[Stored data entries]
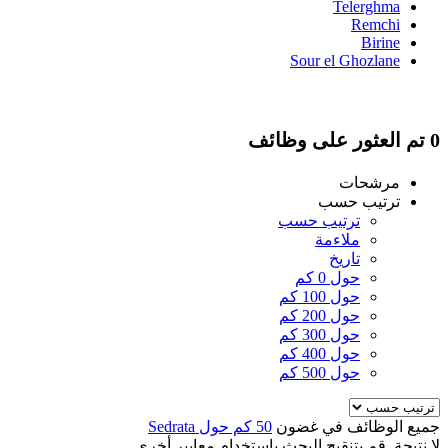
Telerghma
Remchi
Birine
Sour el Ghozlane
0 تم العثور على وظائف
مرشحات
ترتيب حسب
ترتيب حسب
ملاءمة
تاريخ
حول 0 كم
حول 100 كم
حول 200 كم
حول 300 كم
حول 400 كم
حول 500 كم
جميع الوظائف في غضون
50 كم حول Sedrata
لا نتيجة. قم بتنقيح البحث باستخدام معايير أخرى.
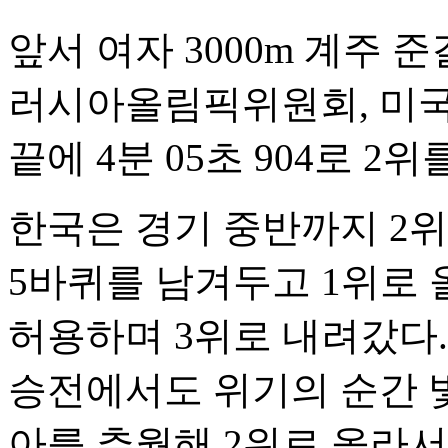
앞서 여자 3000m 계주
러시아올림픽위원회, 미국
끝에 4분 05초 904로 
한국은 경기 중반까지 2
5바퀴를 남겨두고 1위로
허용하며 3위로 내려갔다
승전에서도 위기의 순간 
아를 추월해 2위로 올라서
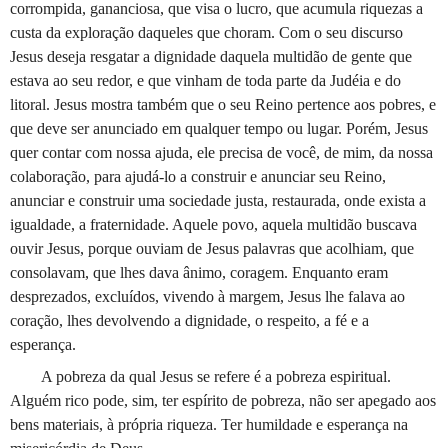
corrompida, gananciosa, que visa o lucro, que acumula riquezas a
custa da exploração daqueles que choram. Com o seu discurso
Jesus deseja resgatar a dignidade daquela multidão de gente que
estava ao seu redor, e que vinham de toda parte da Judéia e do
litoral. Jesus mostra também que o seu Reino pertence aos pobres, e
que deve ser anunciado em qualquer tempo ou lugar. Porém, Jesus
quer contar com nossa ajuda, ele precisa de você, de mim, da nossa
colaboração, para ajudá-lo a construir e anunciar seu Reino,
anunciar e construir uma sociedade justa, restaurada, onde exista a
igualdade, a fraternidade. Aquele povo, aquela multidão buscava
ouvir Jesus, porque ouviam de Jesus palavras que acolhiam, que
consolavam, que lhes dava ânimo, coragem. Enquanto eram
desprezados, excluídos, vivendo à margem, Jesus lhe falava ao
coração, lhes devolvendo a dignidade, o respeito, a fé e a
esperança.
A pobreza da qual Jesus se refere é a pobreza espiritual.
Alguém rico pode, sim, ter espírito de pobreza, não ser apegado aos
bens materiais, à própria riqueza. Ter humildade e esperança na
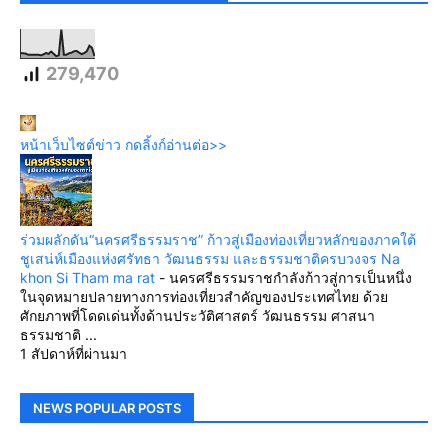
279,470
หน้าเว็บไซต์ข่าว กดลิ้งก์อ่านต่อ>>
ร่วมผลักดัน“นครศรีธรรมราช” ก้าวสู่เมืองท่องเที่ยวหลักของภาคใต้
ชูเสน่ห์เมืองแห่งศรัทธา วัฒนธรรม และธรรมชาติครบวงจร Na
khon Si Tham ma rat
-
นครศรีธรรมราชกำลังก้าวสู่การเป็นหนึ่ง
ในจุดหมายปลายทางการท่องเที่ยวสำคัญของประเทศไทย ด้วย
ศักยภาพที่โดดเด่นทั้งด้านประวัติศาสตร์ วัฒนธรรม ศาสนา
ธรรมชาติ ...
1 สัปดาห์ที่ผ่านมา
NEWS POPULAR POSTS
...
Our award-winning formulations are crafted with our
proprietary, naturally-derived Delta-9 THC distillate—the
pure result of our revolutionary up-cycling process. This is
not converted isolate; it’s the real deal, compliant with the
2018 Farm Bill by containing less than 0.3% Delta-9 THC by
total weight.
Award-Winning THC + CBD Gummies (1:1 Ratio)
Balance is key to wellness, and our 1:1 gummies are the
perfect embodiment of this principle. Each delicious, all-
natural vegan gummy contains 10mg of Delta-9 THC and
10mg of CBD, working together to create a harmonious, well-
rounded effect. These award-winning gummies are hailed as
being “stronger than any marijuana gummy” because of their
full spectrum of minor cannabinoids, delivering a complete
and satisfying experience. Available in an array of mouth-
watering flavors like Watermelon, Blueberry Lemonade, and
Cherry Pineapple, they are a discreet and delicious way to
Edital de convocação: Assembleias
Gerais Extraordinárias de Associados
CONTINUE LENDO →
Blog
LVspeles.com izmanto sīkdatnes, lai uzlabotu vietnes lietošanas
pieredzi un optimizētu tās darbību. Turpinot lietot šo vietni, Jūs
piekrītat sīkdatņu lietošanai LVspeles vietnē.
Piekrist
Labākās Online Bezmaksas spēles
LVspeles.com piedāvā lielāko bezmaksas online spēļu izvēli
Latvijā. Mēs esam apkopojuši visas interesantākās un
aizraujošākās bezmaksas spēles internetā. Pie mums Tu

PROMPT ->
Give back exactly the lines above starting at the line where "khon Si Tham ma rat" appears and ending at the line where "NEWS POPULAR POSTS" appears, both included, with no other lines.

WRITTEN SOLUTION ->
khon Si Tham ma rat
-
นครศรีธรรมราชกำลังก้าวสู่การเป็นหนึ่ง
ในจุดหมายปลายทางการท่องเที่ยวสำคัญของประเทศไทย ด้วย
ศักยภาพที่โดดเด่นทั้งด้านประวัติศาสตร์ วัฒนธรรม ศาสนา
ธรรมชาติ ...
1 สัปดาห์ที่ผ่านมา
NEWS POPULAR POSTS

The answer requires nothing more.